Журавлев выбрался из машины, кивнул Зимину, а водителю крикнул:

— Цел будет твой шеф! Спрячься ты от греха, пока я тебя не упрятал!

Он махнул Зяме рукой, приглашая того в свою машину. Зимин, к счастью, не стал артачиться и спокойно уселся на переднее сиденье.

— Чем у тебя тут воняет? — недовольно вертя носом, вопросил он, когда подполковник втиснулся за руль и захлопнул дверь. — Навоз вы курите, что ли?

— Хрен, завернутый в газету, заменяет сигарету, — рассеянно сообщил ему Журавлев, вынимая из кармана пачку «Тройки».

Покосившись на эту пачку, Зимин поспешно выдернул откуда-то из-под пальто длинную тонкую сигару, прикурил от бензиновой зажигалки и только после этого дал огня подполковнику. Журавлев на палец опустил стекло, чтобы вытягивало дым, и глубоко, нервно затянулся. В зеркале заднего вида маячил водитель Зимина, который так и не сел за руль, а, поставив торчком воротник куртки, растопырив руки и ежась на пронизывающем насквозь ветру, прохаживался взад-вперед вдоль забрызганного слякотью борта «мерседеса».
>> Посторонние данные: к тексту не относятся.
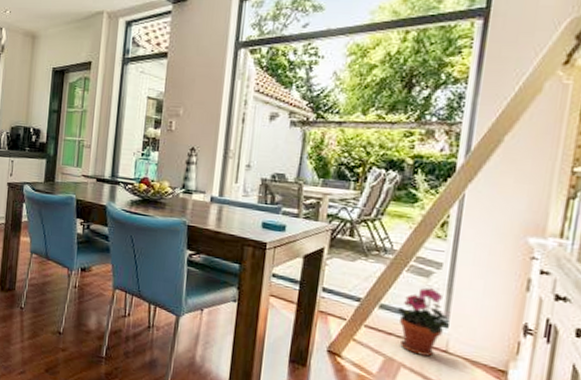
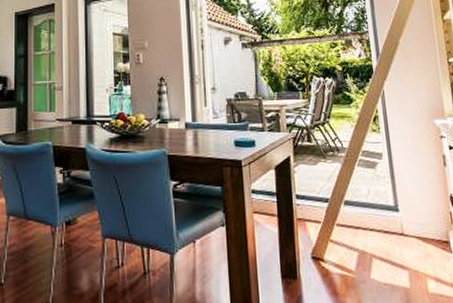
potted plant: present [396,288,449,357] -> none [358,178,399,243]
Пролетающие мимо машины теперь не снижали скорость: обитающий в придорожных кустах сине-белый хищник уже поймал жирную добычу, и, пока он ее потрошил, остальная дичь могла его не опасаться. Так, по крайней мере, это выглядело со стороны, и проезжающие водители наверняка сочувственно и вместе с тем злорадно улыбались при виде этой картины: огромный черный «мерин», сиротливо приткнувшийся позади милицейской «Волги». Сочувствие относилось к собрату-водителю, угодившему в лапы дорожного патруля, а злорадство — к ворюге, разбогатевшему за чужой счет и свысока плюющему на все законы, в том числе и на правила дорожного движения. Вот и пойми ее, загадочную русскую душу! Ведь и сочувствие их, и злорадство адресованы одному и тому же человеку…

— Ты что, не мог нормальную машину взять? — вторя его мыслям, проворчал Зимин. — Замучили уже фарами мигать, не дорога, а какая-то дискотека с цветомузыкой…
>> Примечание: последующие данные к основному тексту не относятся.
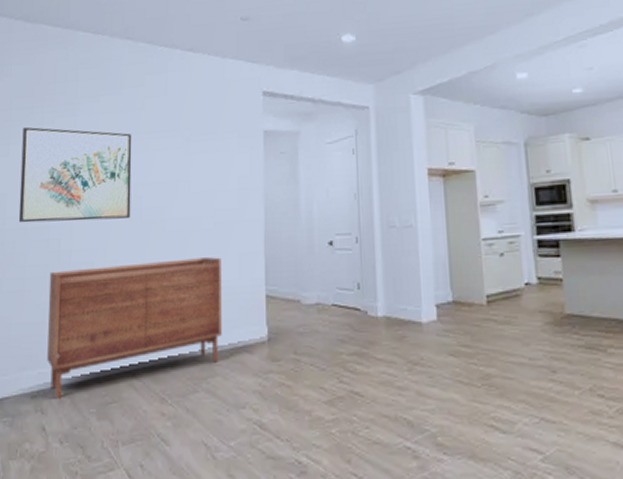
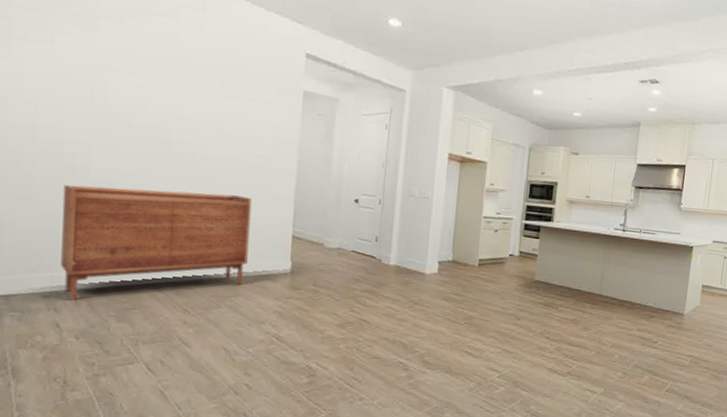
wall art: present [18,126,132,223] -> none [24,30,163,147]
— Не о том волнуешься, — сказал ему Журавлев.

— Вот как? — Зимин тяжело завозился на сиденье, садясь вполоборота к подполковнику. — Узнал что-нибудь?

— Да тут и узнавать нечего, — сказал начальник милиции. — Проверили у одного из них документы, а он — майор ФСБ…

— Ну?! — поразился Зимин. — А второй?

— Второй, надо думать, тоже.

— Что значит «надо думать»?

— А то и значит! Свалил он, ясно? Как и не было… И в номере все отпечатки пальцев стерты — везде, даже в сортире. Намочил носовой платок водкой, чтоб наверняка, и стер. Вот и кумекай, зачем он к тебе приходил, этот твой лесопромышленник. Учти, если что, я с тобой незнаком.

— Угу, — рассеянно отозвался Зимин, морща простиравшийся до самого затылка лоб. — Естественно, а то как же… Только учти, мент, этот номер у тебя не пройдет. Не знаю, чем я им не угодил, не знаю, что им тут надо, а вот зачем он ко мне в кабинет вперся — таки да, знаю. Вот, гляди.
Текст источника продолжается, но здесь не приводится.